Notwithstanding the foregoing, even if the Board had not excluded the 2001 EBITDA from the sample, the subject property’s valuation would still have exceeded its assessed value, as indicated, infra, at p. 278.[4]
EBITDA Ratio
After having discussed the derivation and use of the EBITDA multiplier in Mr. Sansoucy’s income-capitalization analysis, the Court focused on Keyspan Corporation’s acquisition of Eastern Enterprises, one of the six sales used by Mr. Sansoucy to derive the multiplier. Specifically, the Court reiterated the appellant’s assertion that the transaction’s sale price from the year 2000 included the amount paid for Colonial Gas, an entity previously acquired by Eastern Enterprises, but the EBITDA employed by Mr. Sansoucy improperly failed to include the contribution to EBITDA made by Colonial Gas.
The Board agrees with the appellant with respect to this issue. Mr. Sansoucy used an EBITDA of $175,926,000, which related to the year ended 12/31/98. Eastern Enterprises acquired Colonial Gas in August of 1999. Thus, Mr. Sansoucy’s chosen EBITDA failed to appropriately reflect the contribution to earnings of Colonial Gas. The record, however, contains an EBITDA figure for the year ended 12/31/99, which not only reflects the contribution made by Colonial Gas but is proximate in time to the Keyspan/Eastern Enterprises acquisition. The Board thus finds that this sum, $194,812,000, should be employed to calculate the Eastern Enterprises sale price to EBITDA ratio, which reduces the ratio for this transaction from 12.8 to 11.55.[5] In turn, the average of the six ratios used to derive the EBITDA multiplier is reduced from 11.7, which had been adopted by the Board in the Initial Findings, to 11.57.[6]
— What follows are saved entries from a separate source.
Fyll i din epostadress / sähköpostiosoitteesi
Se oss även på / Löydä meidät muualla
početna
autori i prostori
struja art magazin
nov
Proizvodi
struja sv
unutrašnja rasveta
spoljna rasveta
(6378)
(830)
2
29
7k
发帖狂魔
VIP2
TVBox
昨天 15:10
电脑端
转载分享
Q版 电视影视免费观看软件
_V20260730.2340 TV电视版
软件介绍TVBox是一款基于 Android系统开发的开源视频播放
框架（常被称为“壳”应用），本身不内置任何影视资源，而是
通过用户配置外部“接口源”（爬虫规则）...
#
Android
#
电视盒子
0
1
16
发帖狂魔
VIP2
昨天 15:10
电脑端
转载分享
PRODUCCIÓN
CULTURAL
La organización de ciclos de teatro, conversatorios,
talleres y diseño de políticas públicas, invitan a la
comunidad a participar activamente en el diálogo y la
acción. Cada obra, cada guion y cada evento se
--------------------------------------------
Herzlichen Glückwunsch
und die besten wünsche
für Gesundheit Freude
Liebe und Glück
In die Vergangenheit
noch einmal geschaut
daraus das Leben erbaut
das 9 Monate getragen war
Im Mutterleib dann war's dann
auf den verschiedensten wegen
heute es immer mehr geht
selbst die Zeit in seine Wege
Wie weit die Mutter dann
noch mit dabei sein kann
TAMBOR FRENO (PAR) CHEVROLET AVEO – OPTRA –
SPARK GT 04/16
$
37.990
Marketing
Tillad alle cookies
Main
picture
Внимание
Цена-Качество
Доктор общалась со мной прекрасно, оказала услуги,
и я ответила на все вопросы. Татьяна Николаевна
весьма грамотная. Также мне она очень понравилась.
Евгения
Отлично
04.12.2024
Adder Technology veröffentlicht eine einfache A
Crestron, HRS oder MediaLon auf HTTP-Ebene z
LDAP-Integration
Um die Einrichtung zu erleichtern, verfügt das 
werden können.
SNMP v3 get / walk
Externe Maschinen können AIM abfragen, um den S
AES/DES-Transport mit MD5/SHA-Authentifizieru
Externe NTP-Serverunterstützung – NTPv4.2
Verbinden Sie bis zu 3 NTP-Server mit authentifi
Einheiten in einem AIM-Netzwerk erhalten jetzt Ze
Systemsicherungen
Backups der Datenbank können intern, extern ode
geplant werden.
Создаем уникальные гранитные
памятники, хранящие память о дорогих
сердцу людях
Incorporation of Adjustment
The product of the EBIDTA multiplier and the adjusted EBITDA yields an indicated value under the income-capitalization approach. In the Initial Findings, as previously noted, the Board adopted $28,791,500 as the adjusted EBITDA and 11.7 as the EBITDA multiplier, the product of which is $336,860,550. The revised EBITDA multiplier of 11.57 multiplied by the adjusted EBITDA of $28,791,500 yields a value of $333,117,655 under the income-capitalization approach. This reduction in value increases the economic obsolescence allowance from 10.2%, as adopted in the Initial Findings, to 11.2%.[7] In turn, the indicated value under the RCNLD approach is reduced from $336,848,000 to the rounded sum of $333,097,000.
The final valuation of the subject property, which affords equal weight to RCNLD and net book value, is $246,127,000,[8] a sum which is slightly less than the $248,000,000 valuation adopted by the Board in the Initial Findings, but which exceeds the subject property’s assessed value of $223,200,000 for fiscal year 2004.[9]